*** Opening of Quoted passage ***

# a few improvements



## oldrusty (Sep 9, 2009)

Snow has been pretty scarce around here so far this winter so i figured the old plow truck was due. Went from this........









to this.......










now if we can just get some snow to plow


----------



## theplowmeister (Nov 14, 2006)

oldrusty;1406544 said:


> Snow has been pretty scarce around here so far this winter so i figured the old plow truck was due. Went from this........
> 
> 
> 
> ...


OK you painted the truck


----------



## Mr.Markus (Jan 7, 2010)

theplowmeister;1407137 said:


> OK you painted the truck


New bumper and boots too........................


----------



## oldrusty (Sep 9, 2009)

Along with the new paint , wheels , and tires. I recessed two 4 inch light into the rear bumper and wired them in to work with the reverse lights. My electrical connections for the pump and plow lights were all getting pretty nasty looking, I rewired all the plow wiring through a roung pin tractor trailer style plug that i mounted into the front bumper. Now to remove the plow for the summer all I have to do is disconnect the battery cables and then unplug 1 plug and everything is ready to remove. Also replaced the old broken down vinyl bucket seats with a couple nice cloth buckets from a ford taurus.....much more comfy.....lol. I have many more pics but didnt want to bore everyone with a bunch of pics. I was just excited that nthis old rustbucket was shiny once again.

*** Close of Quoted passage ***
*** Opening of Extracted information ***

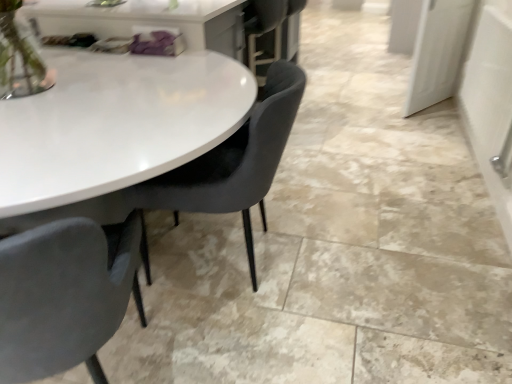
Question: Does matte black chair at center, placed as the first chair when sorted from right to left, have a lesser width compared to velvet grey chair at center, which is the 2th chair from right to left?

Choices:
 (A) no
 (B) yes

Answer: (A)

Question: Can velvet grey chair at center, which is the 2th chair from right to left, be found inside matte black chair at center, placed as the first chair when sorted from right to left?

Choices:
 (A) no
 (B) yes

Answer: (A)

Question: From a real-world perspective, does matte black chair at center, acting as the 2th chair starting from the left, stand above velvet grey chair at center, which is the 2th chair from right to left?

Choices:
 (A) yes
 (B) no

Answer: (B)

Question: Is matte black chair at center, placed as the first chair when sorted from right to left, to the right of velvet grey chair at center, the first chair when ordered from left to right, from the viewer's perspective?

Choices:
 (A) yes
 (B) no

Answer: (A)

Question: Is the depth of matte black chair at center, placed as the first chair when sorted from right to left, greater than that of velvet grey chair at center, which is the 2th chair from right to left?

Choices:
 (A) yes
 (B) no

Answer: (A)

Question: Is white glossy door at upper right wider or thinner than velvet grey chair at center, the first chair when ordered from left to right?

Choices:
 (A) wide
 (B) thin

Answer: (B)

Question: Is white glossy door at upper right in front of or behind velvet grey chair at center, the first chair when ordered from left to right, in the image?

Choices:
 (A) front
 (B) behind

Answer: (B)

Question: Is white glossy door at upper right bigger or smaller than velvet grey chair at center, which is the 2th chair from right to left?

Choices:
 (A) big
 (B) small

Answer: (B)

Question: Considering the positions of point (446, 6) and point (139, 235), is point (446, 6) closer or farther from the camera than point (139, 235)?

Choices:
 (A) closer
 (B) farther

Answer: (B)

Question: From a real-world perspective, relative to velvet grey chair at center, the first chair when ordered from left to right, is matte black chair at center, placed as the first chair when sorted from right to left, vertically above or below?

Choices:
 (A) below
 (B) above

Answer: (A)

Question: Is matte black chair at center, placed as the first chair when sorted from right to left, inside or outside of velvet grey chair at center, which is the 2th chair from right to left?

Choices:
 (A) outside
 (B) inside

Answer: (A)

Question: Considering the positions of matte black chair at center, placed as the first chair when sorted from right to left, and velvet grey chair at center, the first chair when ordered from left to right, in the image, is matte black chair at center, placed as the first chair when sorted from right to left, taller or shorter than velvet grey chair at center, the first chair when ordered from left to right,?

*** Close of Extracted information ***

Task list
1. Name each user who posts in the plow truck thread, counting each one once.
2. Please carry on the plow truck thread from its last post.

Results for each task
1. oldrusty, theplowmeister, Mr.Markus

2.
----------



## KBTConst (Oct 25, 2009)

Nice job! Thumbs Up


----------



## MLG (Nov 19, 2000)

Can't recall the last time I saw such a nice commanche. Pretty rare sight these days. Looks great. You painted up the pump too...

MLG


----------



## oldrusty (Sep 9, 2009)

Thanks.....its not quite as nice as it looks.... The bed on this thing is really done for. I welded some patches in it and figure it will be good for another year or two. Its a shame to, from the cab forward its solid as a rock. i figured a little paint was the least i could do considering the amount of money it makes me every winter.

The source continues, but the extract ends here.